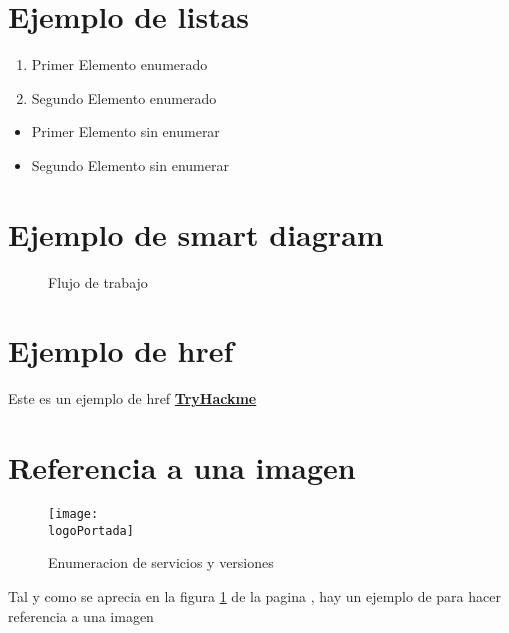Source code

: \documentclass[a4paper]{article} %
\newcommand{\logoPortada}{~/.LaTexScript/THM/THMlogo.png}
\begin{document}
  \section{Ejemplo de listas} 

  \begin{enumerate}
    \item Primer Elemento enumerado
    \item Segundo Elemento enumerado
  \end{enumerate}


  \begin{itemize}
    \item Primer Elemento sin enumerar
    \item Segundo Elemento sin enumerar
  \end{itemize}


  \section{Ejemplo de smart diagram}


  \begin{figure}[h]
    \begin{center}
      \caption{Flujo de trabajo} 
    \end{center}
  \end{figure}

  \section{Ejemplo de href}

  Este es un ejemplo de href \href{https://tryhackme.com}{\textbf{\color{red}TryHackme}}


  \section{Referencia a una imagen}
 
  \begin{figure}[h]
  \centering
    \texttt{[image: \\logoPortada]}
    \caption{Enumeracion de servicios y versiones}
    \label{fig:servicesResults}

  \end{figure}

  \vspace{0.2cm}

  Tal y como se aprecia en la figura \ref{fig:servicesResults} de la pagina
  \pageref{fig:servicesResults}, hay un ejemplo de para hacer referencia a una
  imagen
 

  \clearpage
\end{document}
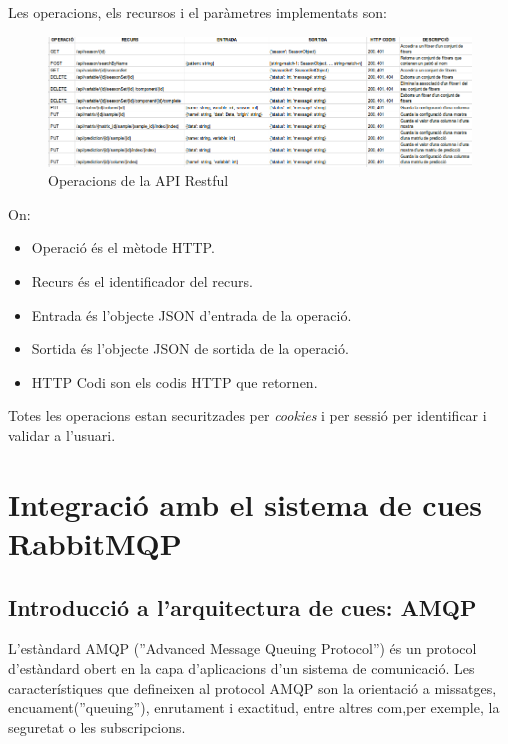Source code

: Les operacions, els recursos i el paràmetres implementats son:\\
\begin{figure}[H]
  \includegraphics[scale=0.5]{img/implementation/apirestul.png}
  \caption{Operacions de la API Restful}
  \label{fig:apirestful}
\end{figure}
On:
\begin{itemize}
\item Operació \'{e}s el mètode HTTP.
\item Recurs \'{e}s el identificador del recurs.
\item Entrada \'{e}s l'objecte JSON d'entrada de la operació.
\item Sortida \'{e}s l'objecte JSON de sortida de la operació.
\item HTTP Codi son els codis HTTP que retornen.\cite{listhttpcodis}
\end{itemize}

Totes les operacions estan securitzades per \textit{cookies}\cite{cookies} i per sessió per identificar i validar a l'usuari.\cite{sessions}

\section{Integraci\'{o} amb el sistema de cues RabbitMQP}
\subsection{Introducci\'{o} a l'arquitectura de cues: AMQP}
\label{sec:queue_system_overview}
L'est\`{a}ndard AMQP (''Advanced Message Queuing Protocol'') \'{e}s un protocol d'est\`{a}ndard obert en la capa d'aplicacions d'un sistema de comunicació. Les característiques que defineixen al protocol AMQP son la orientació a missatges, encuament(''queuing''), enrutament i exactitud, entre altres com,per exemple, la seguretat o les subscripcions.\cite{amqp}\\


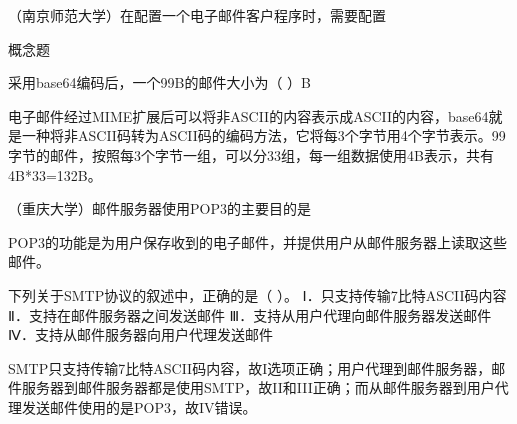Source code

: \question （南京师范大学）在配置一个电子邮件客户程序时，需要配置
\par{}
\begin{solution}概念题
\end{solution}
\question 采用base64编码后，一个99B的邮件大小为（ ）B
\par{}
\begin{solution}电子邮件经过MIME扩展后可以将非ASCII的内容表示成ASCII的内容，base64就是一种将非ASCII码转为ASCII码的编码方法，它将每3个字节用4个字节表示。99字节的邮件，按照每3个字节一组，可以分33组，每一组数据使用4B表示，共有4B*33=132B。
\end{solution}
\question （重庆大学）邮件服务器使用POP3的主要目的是
\par{}
\begin{solution}POP3的功能是为用户保存收到的电子邮件，并提供用户从邮件服务器上读取这些邮件。
\end{solution}
\question 下列关于SMTP协议的叙述中，正确的是（ ）。 Ⅰ．只支持传输7比特ASCII码内容
Ⅱ．支持在邮件服务器之间发送邮件 Ⅲ．支持从用户代理向邮件服务器发送邮件
Ⅳ．支持从邮件服务器向用户代理发送邮件
\par{}
\begin{solution}SMTP只支持传输7比特ASCII码内容，故I选项正确；用户代理到邮件服务器，邮件服务器到邮件服务器都是使用SMTP，故II和III正确；而从邮件服务器到用户代理发送邮件使用的是POP3，故IV错误。
\end{solution}
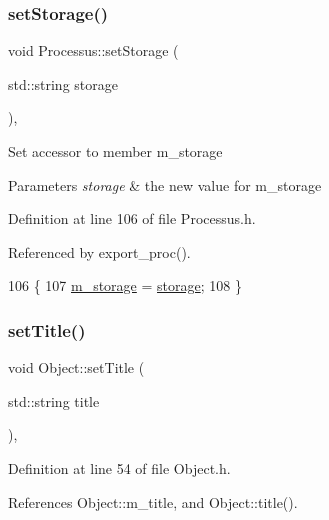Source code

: \subsubsection{\texorpdfstring{set\+Storage()}{setStorage()}}
{\footnotesize\ttfamily void Processus\+::set\+Storage (\begin{DoxyParamCaption}\item[{std\+::string}]{storage }\end{DoxyParamCaption})\hspace{0.3cm}{\ttfamily [inline]}, {\ttfamily [inherited]}}

Set accessor to member m\+\_\+storage 
\begin{DoxyParams}{Parameters}
{\em storage} & the new value for m\+\_\+storage \\
\hline
\end{DoxyParams}


Definition at line 106 of file Processus.\+h.



Referenced by export\+\_\+proc().


\begin{DoxyCode}
106                                       \{
107     \hyperlink{classProcessus_a132b1e71f72327e5a87f0a168c7b6325}{m\_storage} = \hyperlink{classProcessus_a33fa1a0b54a636e5cdd680669fd9ea51}{storage};
108   \}
\end{DoxyCode}
\mbox{\label{classObject_a89557dbbad5bcaa02652f5d7fa35d20f}} 
\subsubsection{\texorpdfstring{set\+Title()}{setTitle()}}
{\footnotesize\ttfamily void Object\+::set\+Title (\begin{DoxyParamCaption}\item[{std\+::string}]{title }\end{DoxyParamCaption})\hspace{0.3cm}{\ttfamily [inline]}, {\ttfamily [inherited]}}



Definition at line 54 of file Object.\+h.



References Object\+::m\+\_\+title, and Object\+::title().




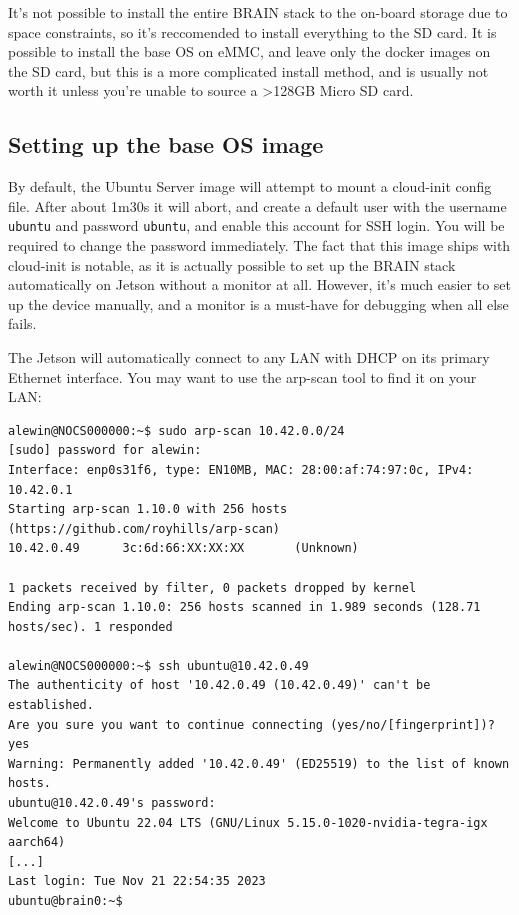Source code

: \documentclass[11pt]{article}
\begin{document}
It's not possible to install the entire BRAIN stack to the on-board storage due to space constraints, so it's reccomended to install everything to the SD card. It is possible to install the base OS on eMMC, and leave only the docker images on the SD card, but this is a more complicated install method, and is usually not worth it unless you're unable to source a \textgreater{}128GB Micro SD card.

\subsection{Setting up the base OS image}

By default, the Ubuntu Server image will attempt to mount a cloud-init config file. After about 1m30s it will abort, and create a default user with the username \texttt{ubuntu} and password \texttt{ubuntu}, and enable this account for SSH login. You will be required to change the password immediately. The fact that this image ships with cloud-init is notable, as it is actually possible to set up the BRAIN stack automatically on Jetson without a monitor at all. However, it's much easier to set up the device manually, and a monitor is a must-have for debugging when all else fails.

The Jetson will automatically connect to any LAN with DHCP on its primary Ethernet interface. You may want to use the arp-scan tool to find it on your LAN:

\lstset{style=console}
\begin{lstlisting}
alewin@NOCS000000:~$ sudo arp-scan 10.42.0.0/24
[sudo] password for alewin:
Interface: enp0s31f6, type: EN10MB, MAC: 28:00:af:74:97:0c, IPv4: 10.42.0.1
Starting arp-scan 1.10.0 with 256 hosts (https://github.com/royhills/arp-scan)
10.42.0.49      3c:6d:66:XX:XX:XX       (Unknown)

1 packets received by filter, 0 packets dropped by kernel
Ending arp-scan 1.10.0: 256 hosts scanned in 1.989 seconds (128.71 hosts/sec). 1 responded

alewin@NOCS000000:~$ ssh ubuntu@10.42.0.49
The authenticity of host '10.42.0.49 (10.42.0.49)' can't be established.
Are you sure you want to continue connecting (yes/no/[fingerprint])? yes
Warning: Permanently added '10.42.0.49' (ED25519) to the list of known hosts.
ubuntu@10.42.0.49's password:
Welcome to Ubuntu 22.04 LTS (GNU/Linux 5.15.0-1020-nvidia-tegra-igx aarch64)
[...]
Last login: Tue Nov 21 22:54:35 2023
ubuntu@brain0:~$

\end{lstlisting}
\end{document}
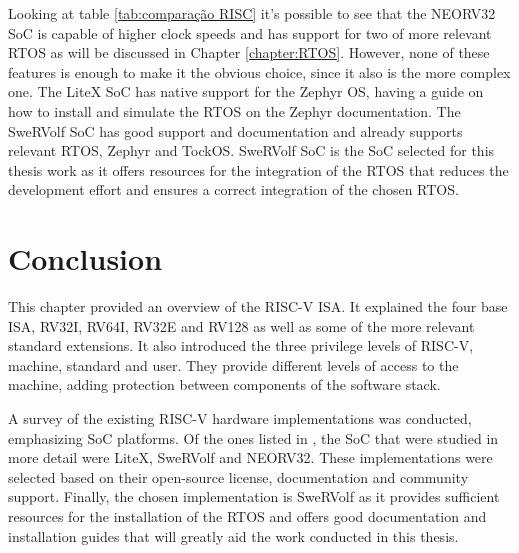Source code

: Looking at table \ref{tab:comparação RISC} it's possible to see that the NEORV32 SoC is capable of higher clock speeds and has support for two of more relevant RTOS as will be discussed in Chapter \ref{chapter:RTOS}. However, none of these features is enough to make it the obvious choice, since it also is the more complex one. The LiteX SoC has native support for the Zephyr OS, having a guide on how to install and simulate the RTOS on the Zephyr documentation. The SweRVolf SoC has good support and documentation and already supports relevant RTOS, Zephyr and TockOS. SweRVolf SoC is the SoC selected for this thesis work as it offers resources for the integration of the RTOS that reduces the development effort and ensures a correct integration of the chosen RTOS.

\section{Conclusion}


This chapter provided an overview of the RISC-V ISA. It explained the four base ISA, RV32I, RV64I, RV32E and RV128 as well as some of the more relevant standard extensions. It also introduced the three privilege levels of RISC-V, machine, standard and user. They provide different levels of access to the machine, adding protection between components of the software stack.

A survey of the existing RISC-V hardware implementations was conducted, emphasizing SoC platforms. Of the ones listed in \cite{RISCV_list}, the SoC that were studied in more detail were LiteX, SweRVolf and NEORV32. These implementations were selected based on their open-source license, documentation and community support. Finally, the chosen implementation is SweRVolf as it provides sufficient resources for the installation of the RTOS and offers good documentation and installation guides that will greatly aid the work conducted in this thesis.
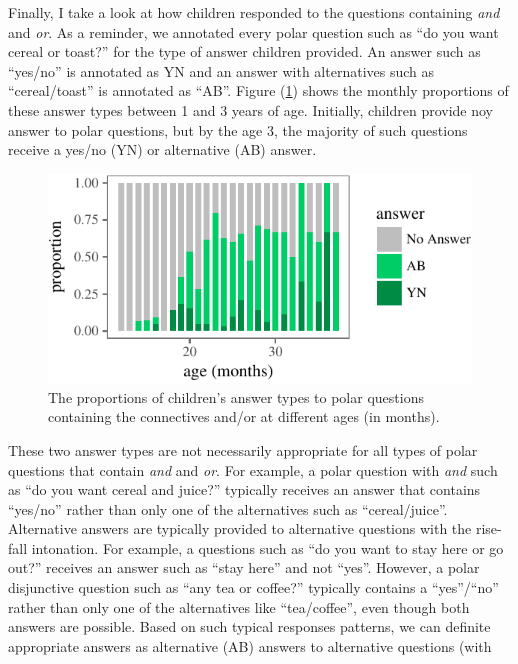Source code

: \documentclass[oneside]{report}
\theoremstyle{definition}
\theoremstyle{definition}
\theoremstyle{definition}
\theoremstyle{remark}
\begin{document}
Finally, I take a look at how children responded to the questions
containing \emph{and} and \emph{or}. As a reminder, we annotated every
polar question such as ``do you want cereal or toast?'' for the type of
answer children provided. An answer such as ``yes/no'' is annotated as
YN and an answer with alternatives such as ``cereal/toast'' is annotated
as ``AB''. Figure (\ref{fig:answerPlot}) shows the monthly proportions
of these answer types between 1 and 3 years of age. Initially, children
provide noy answer to polar questions, but by the age 3, the majority of
such questions receive a yes/no (YN) or alternative (AB) answer.
\begin{figure}[tb]

{\centering \includegraphics{figs/answerPlot-1} 

}

\caption{The proportions of children's answer types to polar questions containing the connectives and/or at different ages (in months).}\label{fig:answerPlot}
\end{figure}
These two answer types are not necessarily appropriate for all types of
polar questions that contain \emph{and} and \emph{or}. For example, a
polar question with \emph{and} such as ``do you want cereal and juice?''
typically receives an answer that contains ``yes/no'' rather than only
one of the alternatives such as ``cereal/juice''. Alternative answers
are typically provided to alternative questions with the rise-fall
intonation. For example, a questions such as ``do you want to stay here
or go out?'' receives an answer such as ``stay here'' and not ``yes''.
However, a polar disjunctive question such as ``any tea or coffee?''
typically contains a ``yes''/``no'' rather than only one of the
alternatives like ``tea/coffee'', even though both answers are possible.
Based on such typical responses patterns, we can definite appropriate
answers as alternative (AB) answers to alternative questions (with
\end{document}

Action item: In the answer, give only the lines from the top of the data above through the line with "Primer Elemento sin enumerar", reproduced exactly; no picture may appear.

The completed task:
Source code

: \documentclass[a4paper]{article} %
\newcommand{\logoPortada}{~/.LaTexScript/THM/THMlogo.png}
\begin{document}
  \section{Ejemplo de listas} 

  \begin{enumerate}
    \item Primer Elemento enumerado
    \item Segundo Elemento enumerado
  \end{enumerate}


  \begin{itemize}
    \item Primer Elemento sin enumerar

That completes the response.